Still, Fangio admitted the need to establish a strong running game.
"That would be a great help," Fangio said. "It would be. We were trying the run yesterday. It didn't always work out well and then we had the two-minute drive at the end of the half, so a good bit of that is throwing. Then we start off with a couple three-and-outs in the second half, and we ran it the first- and second-down plays and then after that we got behind. So, you're not going to get a lot of opportunities in the run game when you're behind, and we weren't getting a lot of opportunities early either because we weren't successful with it. So, no doubt that a better run game would help any quarterback."
On the first play of the second quarter, Josh Jacobs plowed ahead on a fourth-and-1 attempt from the Denver 30-yard line. Jacobs was stopped near the line to gain, but the Raiders were whistled for holding on the play. Fangio accepted the 10-yard penalty, which forced a Las Vegas punt. The Raiders downed the ball at the Denver 2-yard line, and the Broncos proceeded to go three-and-out.
On Monday, Fangio was asked whether he considered declining the penalty and challenging the spot of the ball, which would've given Denver the ball at its own 30-yard line.

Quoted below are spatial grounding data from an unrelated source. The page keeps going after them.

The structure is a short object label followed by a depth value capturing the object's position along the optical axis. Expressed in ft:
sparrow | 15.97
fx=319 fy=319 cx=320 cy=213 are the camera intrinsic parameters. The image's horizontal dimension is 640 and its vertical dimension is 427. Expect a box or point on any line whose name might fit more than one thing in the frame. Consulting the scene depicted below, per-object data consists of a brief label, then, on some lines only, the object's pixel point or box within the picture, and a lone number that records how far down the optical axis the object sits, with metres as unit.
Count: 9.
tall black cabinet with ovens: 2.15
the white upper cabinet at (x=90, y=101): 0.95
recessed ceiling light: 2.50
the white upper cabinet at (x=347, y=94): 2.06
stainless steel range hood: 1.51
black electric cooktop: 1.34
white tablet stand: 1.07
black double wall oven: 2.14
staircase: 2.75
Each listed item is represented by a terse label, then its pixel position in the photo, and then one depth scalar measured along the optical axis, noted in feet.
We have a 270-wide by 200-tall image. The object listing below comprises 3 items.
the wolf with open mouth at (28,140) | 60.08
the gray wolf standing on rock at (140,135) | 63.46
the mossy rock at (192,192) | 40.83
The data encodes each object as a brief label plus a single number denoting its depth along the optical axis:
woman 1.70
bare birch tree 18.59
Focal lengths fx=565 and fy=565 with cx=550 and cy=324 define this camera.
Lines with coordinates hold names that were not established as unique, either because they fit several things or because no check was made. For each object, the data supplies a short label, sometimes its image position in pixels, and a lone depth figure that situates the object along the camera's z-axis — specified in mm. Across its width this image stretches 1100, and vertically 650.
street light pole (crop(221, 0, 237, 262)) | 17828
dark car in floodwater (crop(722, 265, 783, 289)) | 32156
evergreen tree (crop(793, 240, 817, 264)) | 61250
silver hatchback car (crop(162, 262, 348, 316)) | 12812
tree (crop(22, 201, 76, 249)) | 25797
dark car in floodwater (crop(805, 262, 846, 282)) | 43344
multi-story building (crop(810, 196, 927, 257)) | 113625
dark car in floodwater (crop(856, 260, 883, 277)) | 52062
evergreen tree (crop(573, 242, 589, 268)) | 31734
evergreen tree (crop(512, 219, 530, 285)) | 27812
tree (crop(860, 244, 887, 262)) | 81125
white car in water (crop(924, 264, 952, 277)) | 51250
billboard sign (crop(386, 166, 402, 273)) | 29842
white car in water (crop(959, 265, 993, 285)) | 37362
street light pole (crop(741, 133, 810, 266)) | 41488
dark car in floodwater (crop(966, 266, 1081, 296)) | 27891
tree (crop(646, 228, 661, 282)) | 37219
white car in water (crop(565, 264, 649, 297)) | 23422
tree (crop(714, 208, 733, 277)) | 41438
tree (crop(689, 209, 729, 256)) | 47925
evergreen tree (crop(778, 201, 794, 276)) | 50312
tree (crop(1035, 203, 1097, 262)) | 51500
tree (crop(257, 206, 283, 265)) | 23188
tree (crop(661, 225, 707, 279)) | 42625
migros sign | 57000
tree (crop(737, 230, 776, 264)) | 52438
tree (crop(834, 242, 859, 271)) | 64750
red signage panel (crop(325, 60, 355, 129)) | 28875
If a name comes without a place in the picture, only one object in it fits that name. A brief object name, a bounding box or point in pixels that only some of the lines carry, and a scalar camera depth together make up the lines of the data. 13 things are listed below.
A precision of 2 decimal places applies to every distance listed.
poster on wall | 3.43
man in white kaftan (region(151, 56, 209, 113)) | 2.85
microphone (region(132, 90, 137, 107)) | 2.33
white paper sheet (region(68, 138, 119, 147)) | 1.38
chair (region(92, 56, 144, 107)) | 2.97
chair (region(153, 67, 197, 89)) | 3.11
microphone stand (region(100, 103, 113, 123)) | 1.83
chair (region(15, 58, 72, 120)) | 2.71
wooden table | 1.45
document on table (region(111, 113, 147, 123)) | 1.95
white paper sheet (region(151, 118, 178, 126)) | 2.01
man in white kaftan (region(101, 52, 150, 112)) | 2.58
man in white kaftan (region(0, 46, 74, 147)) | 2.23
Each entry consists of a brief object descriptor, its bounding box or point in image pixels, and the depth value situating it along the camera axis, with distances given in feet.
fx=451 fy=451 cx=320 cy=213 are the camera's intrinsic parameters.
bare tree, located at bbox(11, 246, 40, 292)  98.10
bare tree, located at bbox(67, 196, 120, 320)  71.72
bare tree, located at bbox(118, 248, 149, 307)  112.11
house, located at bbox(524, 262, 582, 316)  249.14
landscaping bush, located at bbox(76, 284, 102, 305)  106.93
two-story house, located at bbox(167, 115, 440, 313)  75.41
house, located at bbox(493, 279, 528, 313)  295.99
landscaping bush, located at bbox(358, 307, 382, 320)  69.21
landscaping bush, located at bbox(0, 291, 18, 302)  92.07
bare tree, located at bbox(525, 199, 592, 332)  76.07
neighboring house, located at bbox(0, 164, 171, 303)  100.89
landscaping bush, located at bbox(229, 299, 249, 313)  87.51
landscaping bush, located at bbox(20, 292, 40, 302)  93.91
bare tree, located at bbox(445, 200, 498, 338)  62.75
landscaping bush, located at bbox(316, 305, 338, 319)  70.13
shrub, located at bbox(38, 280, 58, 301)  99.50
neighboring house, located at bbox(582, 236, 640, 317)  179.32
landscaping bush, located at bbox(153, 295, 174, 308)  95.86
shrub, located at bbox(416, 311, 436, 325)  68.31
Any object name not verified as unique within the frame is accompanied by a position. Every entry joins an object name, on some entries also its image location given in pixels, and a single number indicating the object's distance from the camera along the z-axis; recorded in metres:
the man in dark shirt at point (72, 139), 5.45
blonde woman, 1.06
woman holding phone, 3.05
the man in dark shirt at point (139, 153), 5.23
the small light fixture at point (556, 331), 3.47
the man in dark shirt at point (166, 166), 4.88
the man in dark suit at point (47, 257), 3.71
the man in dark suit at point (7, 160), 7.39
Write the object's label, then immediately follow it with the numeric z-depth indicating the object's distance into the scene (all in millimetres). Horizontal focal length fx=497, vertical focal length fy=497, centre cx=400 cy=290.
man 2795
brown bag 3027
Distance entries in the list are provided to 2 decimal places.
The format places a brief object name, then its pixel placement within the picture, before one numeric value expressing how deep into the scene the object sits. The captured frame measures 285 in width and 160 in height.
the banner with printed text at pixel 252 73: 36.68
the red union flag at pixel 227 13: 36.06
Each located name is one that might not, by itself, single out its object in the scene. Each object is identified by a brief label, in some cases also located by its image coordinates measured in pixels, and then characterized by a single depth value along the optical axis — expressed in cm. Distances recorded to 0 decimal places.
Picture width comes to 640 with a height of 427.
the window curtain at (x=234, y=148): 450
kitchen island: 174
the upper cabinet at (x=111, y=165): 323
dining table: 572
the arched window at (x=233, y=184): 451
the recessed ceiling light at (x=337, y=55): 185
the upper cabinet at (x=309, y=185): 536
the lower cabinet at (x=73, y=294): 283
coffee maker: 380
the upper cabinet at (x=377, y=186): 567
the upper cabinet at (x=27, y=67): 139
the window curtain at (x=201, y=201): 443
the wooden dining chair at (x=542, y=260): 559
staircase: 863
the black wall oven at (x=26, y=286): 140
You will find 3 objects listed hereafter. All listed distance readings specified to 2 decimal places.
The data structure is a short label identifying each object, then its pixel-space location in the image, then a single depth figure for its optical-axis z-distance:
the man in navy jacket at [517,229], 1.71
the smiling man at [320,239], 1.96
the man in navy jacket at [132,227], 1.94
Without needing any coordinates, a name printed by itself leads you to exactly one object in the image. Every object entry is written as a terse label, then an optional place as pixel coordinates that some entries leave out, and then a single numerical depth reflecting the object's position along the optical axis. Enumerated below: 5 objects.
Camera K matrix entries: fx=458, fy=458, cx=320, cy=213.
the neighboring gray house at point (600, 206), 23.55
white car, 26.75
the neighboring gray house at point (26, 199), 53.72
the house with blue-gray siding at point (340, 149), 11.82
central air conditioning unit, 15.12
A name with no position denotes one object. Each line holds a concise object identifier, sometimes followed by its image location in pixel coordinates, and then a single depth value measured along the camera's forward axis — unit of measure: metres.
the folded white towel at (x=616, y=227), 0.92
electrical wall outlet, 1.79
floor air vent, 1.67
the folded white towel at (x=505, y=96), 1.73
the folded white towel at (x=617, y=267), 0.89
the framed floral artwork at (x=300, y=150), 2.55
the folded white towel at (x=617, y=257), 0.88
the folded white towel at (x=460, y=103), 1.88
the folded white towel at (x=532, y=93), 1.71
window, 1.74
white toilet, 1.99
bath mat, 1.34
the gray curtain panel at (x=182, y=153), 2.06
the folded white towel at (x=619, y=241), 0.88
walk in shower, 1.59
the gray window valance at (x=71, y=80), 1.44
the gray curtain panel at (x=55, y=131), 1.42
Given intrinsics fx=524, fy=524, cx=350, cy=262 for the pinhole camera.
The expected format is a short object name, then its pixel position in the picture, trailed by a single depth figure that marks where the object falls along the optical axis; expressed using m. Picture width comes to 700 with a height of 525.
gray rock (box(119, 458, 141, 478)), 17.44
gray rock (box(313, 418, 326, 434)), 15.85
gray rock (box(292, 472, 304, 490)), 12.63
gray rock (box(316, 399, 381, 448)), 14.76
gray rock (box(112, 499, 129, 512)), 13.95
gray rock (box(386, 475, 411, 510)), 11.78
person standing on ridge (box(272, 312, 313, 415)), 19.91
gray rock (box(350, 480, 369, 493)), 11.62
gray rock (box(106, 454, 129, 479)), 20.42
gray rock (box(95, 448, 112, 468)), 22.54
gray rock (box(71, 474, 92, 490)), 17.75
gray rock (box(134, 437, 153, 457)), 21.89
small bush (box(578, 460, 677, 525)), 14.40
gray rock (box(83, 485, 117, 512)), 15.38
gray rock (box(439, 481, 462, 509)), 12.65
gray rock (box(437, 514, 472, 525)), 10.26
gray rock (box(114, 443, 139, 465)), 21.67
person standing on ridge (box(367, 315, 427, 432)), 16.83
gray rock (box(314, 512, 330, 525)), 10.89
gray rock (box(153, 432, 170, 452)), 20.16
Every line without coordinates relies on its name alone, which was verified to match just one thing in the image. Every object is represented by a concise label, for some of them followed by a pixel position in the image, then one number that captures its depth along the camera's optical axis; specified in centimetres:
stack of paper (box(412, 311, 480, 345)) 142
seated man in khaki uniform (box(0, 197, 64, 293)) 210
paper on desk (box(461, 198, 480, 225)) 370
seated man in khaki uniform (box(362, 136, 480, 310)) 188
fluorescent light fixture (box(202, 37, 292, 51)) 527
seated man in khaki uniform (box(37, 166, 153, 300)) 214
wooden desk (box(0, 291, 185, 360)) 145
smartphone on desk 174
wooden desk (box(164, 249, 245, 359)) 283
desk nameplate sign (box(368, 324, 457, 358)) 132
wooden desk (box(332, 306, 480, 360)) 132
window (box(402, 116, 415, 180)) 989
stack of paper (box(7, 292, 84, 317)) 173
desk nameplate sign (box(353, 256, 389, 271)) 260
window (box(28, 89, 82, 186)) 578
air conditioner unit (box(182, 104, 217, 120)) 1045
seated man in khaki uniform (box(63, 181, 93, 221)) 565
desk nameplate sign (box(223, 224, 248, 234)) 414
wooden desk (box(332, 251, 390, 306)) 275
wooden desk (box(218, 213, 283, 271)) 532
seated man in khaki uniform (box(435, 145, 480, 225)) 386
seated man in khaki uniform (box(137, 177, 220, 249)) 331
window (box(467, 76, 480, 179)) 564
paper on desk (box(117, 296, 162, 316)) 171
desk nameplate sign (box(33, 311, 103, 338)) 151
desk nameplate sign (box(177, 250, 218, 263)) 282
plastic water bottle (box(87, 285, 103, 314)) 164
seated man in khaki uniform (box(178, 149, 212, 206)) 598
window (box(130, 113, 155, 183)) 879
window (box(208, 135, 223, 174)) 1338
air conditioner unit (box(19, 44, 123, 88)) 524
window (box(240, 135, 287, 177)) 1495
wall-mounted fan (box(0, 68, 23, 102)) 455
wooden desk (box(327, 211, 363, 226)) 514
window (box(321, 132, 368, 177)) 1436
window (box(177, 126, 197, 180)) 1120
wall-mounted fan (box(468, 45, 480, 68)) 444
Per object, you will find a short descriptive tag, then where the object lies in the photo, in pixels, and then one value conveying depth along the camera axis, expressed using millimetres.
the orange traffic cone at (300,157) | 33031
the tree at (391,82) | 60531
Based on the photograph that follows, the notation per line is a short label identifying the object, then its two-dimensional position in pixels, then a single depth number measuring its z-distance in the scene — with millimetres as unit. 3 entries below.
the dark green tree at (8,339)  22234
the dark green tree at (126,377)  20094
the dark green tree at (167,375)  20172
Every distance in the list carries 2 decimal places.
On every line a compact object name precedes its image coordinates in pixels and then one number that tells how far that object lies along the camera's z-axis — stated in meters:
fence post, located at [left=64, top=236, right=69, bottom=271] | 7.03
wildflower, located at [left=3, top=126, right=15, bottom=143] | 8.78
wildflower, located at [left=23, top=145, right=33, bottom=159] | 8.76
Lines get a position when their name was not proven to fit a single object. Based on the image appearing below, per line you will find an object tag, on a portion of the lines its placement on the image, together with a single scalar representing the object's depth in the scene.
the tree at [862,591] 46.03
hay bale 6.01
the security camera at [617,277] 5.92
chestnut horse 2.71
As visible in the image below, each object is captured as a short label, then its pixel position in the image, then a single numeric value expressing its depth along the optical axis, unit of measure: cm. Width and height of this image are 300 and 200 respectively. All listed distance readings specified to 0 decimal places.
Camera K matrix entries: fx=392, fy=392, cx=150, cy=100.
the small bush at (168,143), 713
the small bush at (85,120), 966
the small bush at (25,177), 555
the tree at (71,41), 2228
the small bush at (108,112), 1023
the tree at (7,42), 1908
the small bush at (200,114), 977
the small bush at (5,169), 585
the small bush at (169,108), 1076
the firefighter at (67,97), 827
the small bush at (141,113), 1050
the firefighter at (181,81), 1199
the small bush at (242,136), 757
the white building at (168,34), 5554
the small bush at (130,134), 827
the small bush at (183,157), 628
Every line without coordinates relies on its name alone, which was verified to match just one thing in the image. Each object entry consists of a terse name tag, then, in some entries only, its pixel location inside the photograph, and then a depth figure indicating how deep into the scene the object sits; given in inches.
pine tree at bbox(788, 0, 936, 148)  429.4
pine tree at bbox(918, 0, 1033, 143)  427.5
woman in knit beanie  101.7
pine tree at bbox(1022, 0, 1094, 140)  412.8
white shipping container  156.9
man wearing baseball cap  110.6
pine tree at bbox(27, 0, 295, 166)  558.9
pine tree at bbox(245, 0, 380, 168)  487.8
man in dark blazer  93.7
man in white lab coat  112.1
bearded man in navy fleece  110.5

"I was ready to challenge," Fangio said. "They spotted it as a first down. I was ready to challenge it because obviously if they didn't make it it'd be our ball there, and they wouldn't have the opportunity to punt. The guys in the box that were checking the replay said it was very indeterminate and gray whether we would win that challenge. We chose not to challenge, but that's what we were thinking."